Black hole caught 'burping' galactic gas supply
- Published
Astronomers have spotted two huge waves of gas being "burped" by the black hole at the heart of a nearby galaxy.
The swathes of hot gas, detected in X-ray images from Nasa's Chandra space telescope, appear to be sweeping cooler hydrogen gas ahead of them.
This vast, rippling belch is taking place in NGC 5195 - a small, neglected sibling of the "Whirlpool Galaxy", 26 million light years away.
That makes it one of the closest black holes blasting gas in this way.
The findings, presented at the 227th meeting of the American Astronomical Society, external (AAS) in Florida, are a dramatic example of "feedback" between a supermassive black hole and its host galaxy.
"We think that feedback keeps galaxies from becoming too large," said Marie Machacek, a co-author of the study from the Harvard-Smithsonian Center for Astrophysics (CFA).
"But at the same time, it can be responsible for how some stars form. This shows that black holes can create, not just destroy."
Ancient emissions
Black holes are well known for consuming gas and stars, but the two arcs of material glimpsed here are the equivalent of a burp after a big meal, the team said.
The black hole at the centre of NGC 5195 probably gorged on gas that was delivered by the small galaxy's interaction with its much bigger, spiralling neighbour.
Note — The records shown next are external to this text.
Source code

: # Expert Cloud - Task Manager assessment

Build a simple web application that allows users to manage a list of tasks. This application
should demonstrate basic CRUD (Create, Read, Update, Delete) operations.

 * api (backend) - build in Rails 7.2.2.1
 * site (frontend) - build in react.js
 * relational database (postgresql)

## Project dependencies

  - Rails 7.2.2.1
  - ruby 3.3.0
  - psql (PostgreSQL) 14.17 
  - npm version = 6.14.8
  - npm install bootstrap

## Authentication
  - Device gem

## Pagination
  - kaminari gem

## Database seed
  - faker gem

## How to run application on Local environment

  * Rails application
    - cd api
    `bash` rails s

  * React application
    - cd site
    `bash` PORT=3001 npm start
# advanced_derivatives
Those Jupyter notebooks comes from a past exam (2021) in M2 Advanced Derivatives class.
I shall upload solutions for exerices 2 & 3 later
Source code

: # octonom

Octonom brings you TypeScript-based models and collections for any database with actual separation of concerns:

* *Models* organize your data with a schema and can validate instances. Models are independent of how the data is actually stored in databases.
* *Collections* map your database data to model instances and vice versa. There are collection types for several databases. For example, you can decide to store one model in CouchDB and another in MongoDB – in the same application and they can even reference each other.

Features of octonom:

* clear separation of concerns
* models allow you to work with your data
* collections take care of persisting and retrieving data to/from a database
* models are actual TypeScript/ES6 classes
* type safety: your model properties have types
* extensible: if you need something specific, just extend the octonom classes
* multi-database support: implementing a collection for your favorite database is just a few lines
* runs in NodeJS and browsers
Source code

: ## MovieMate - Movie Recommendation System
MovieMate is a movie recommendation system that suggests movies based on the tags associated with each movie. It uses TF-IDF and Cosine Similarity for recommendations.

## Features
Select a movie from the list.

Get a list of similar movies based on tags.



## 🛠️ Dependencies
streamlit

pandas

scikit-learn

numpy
As that matter fell into the black hole, huge amounts of energy would have been released - causing the outbursts.
Eric Schlegel from the University of Texas at San Antonio, who led the study, explained that the crucial observation was the cooler hydrogen gas being propelled ahead of the hot, X-ray emitting waves.
"This is the best example of snowplough material I've ever seen," he said.
Deep red light, indicating the presence of hydrogen, was seen in a thin strip just in front of the outermost wave, in optical images from a telescope at the Kitt Peak National Observatory in Arizona.
"If it had not been for the hydrogen-alpha image, I would have been somewhat sceptical," Prof Schlegel told BBC News.
"I would have said, maybe this is mass going in, maybe it's mass coming out."
But the patch of hydrogen, spread out in a thin shape closely matching the arc of hot gas seen in Chandra X-ray images, clinched this as a belch rather than a gulp.
In fact, it is the cosmic shockwave from a rather ancient burp; the team has calculated that the inner wave of hot gas probably took three million years to reach its current position - and the outer wave up to six million years.
"We think these arcs represent fossils from two enormous blasts when the black hole expelled material outward into the galaxy," said co-author Christine Jones, also from the CFA.
"This activity is likely to have had a big effect on the galactic landscape."
If their central, supermassive black holes often blast gas outward like this, it might help explain why elliptical galaxies like NGC 5194 tend not to have much active star formation, Prof Schlegel said.
And in the meantime, the outburst is likely to give NGC 5195 (also known as Messier 51b) some of the spotlight that it normally loses to the huge, whirlpool-shaped Messier 51a, with which it is gradually colliding.
"[The Whirlpool Galaxy] gets all the attention," Prof Schlegel said. "The poor companion gets very little - but I think that's about to change."
More black hole news
Other researchers speaking at the AAS meeting on Tuesday described a different, very peculiar black hole.
It is one of a pair of supermassive black holes, circling each other within a single galaxy after a big merger event.
Remarkably, only one of the pair is surrounded by the usual bright, spherical clump of gravitationally bound stars - posing something of a mystery.
"The answer may lie in the galaxy merger itself," said Julie Comerford, an astrophysicist at University of Colorado Boulder.
"When two galaxies merge, there are very strong gravitational and tidal forces that can strip away the stars from around the black hole."
Alternatively, the star-starved black hole may simply belong to a very rare, intermediate class - much smaller than the usual supermassive monsters that sit at the centre of big galaxies.
In that case, one of the galaxies that went into the merger must have only been a dwarf galaxy.
"Maybe this small sphere of stars is actually appropriate for an intermediate-mass black hole," said Dr Comerford.
"There are very few of these known - they are very rare and hard to find - but they're interesting because we think they may be an evolutionary stopover in the process of building supermassive black holes."
Dr Comerford and her colleagues published their findings, based on images from the Chandra and Hubble space telescopes, last year in the Astrophysical Journal, external.